9/9/20

Con gusto a poco

Curioso. Cuando he estado en brazos de Venus, cuando me he sentido somnoliento por dormir entre nenúfares que serenaban mis días, no hube escrito nada transcendente. También transcurrieron largas épocas de mudez, que algún espíritu distraído puede confundir con silencio, y no. El silencio en mis días, mis años, significa otra cosa, otro pensar, sentir. Otro percibir. La mudez que refiero es la que originó el estado de corazón calmo, de enamoramiento en fin.

Esos tiempos no generaron ideas que, hoy, puedan llegar a denominar como interesantes para mi vida.

Si, los momentos fueron cálidos y de una falaz armonía, sí. Pero no alcanzaron para amainar el espíritu, y quizá eso es lo terrible, lo portentoso del concepto que me guardo para determinar que el amor es una amapola que adormece. Y posiblemente no es mucho más que eso. Una mentira que nos mantiene latentes, con ganas, expectantes, pero una vez arribados a esas tierras, notamos íntimamente – y nos rehusamos a admitir en público-  que nos contentamos con esos pocos instantes que nos guiaron por años hasta conseguirlo, y nos resultaron  que tenían gusto a poco.

Guarda el hilo que no se entromete entre estas palabras la soledad, que puebla desde hace tiempo pero por propia decisión, mis días. No. Y es justamente la soledad  la que abre el pensamiento.
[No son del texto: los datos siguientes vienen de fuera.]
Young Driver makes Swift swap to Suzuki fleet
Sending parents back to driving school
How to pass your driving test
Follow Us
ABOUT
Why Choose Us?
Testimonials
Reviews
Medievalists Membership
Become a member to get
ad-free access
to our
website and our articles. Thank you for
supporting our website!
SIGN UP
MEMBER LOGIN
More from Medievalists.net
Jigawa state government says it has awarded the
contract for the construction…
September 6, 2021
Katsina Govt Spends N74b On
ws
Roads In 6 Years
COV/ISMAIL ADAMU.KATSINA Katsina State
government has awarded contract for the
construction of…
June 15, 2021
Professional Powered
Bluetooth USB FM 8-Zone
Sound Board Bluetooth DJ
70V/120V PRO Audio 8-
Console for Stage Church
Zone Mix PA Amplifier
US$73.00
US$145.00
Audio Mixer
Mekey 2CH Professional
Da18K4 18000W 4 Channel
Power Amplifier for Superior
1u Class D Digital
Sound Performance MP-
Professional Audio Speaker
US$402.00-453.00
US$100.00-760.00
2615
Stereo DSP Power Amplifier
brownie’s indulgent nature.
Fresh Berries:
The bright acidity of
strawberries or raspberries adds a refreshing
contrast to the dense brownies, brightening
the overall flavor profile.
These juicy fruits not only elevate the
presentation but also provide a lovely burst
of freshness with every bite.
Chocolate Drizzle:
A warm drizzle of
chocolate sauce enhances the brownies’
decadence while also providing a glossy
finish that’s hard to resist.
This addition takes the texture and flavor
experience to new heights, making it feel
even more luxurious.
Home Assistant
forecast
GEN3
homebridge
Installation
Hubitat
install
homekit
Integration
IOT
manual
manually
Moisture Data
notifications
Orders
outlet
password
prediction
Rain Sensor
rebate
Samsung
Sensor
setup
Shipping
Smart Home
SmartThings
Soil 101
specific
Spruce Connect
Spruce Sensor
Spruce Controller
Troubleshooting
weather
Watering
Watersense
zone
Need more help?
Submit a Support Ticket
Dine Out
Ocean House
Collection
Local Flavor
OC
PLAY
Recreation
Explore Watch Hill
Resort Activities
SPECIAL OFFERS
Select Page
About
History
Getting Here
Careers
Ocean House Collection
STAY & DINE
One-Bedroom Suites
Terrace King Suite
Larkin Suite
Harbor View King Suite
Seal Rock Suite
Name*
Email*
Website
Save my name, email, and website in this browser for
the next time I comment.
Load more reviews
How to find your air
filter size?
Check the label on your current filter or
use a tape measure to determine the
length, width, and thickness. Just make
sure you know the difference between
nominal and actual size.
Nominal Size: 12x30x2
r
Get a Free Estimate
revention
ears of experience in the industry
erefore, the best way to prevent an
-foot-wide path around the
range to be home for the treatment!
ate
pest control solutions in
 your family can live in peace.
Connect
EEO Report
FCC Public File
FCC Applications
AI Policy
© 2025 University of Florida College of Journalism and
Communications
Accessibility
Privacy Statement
La soledad que crea, genera y funda un mejor entendimiento; no la otra, la dolida, la padecida por ausencias de otros seres o de ganas, la soledad sin sal ni color.  

Pero lo curioso con lo que empecé manifestando este corto relato, es que aquello que pesa, aquello que tiene contundencia, no se generó en el estado de feliz enamoramiento. Y no porque no hubiesen tenido, esos momentos, el peso necesario – estoy dudando si reemplazar la palabra “necesario” por “fundamental”-  para producir un ser, un individuo madurado hacia la más válida proyección de su ser. El amor es una convicción que no nos alcanza, pero que la enarbolamos para suplir nuestra falta de, justamente, convicciones.  Es más fácil –y menos doliente claro, aunque nos disfracemos de seres arruinados porque un amor  en el que creímos, nos engañó-  pasar sobre la arena dejando un simple rasguño como huella, y regocijarnos con tan poco, que hundir nuestros pasos entregando la sangre en ellos.

O hacer que nuestra vida sea eso: dejar la sangre en ellos.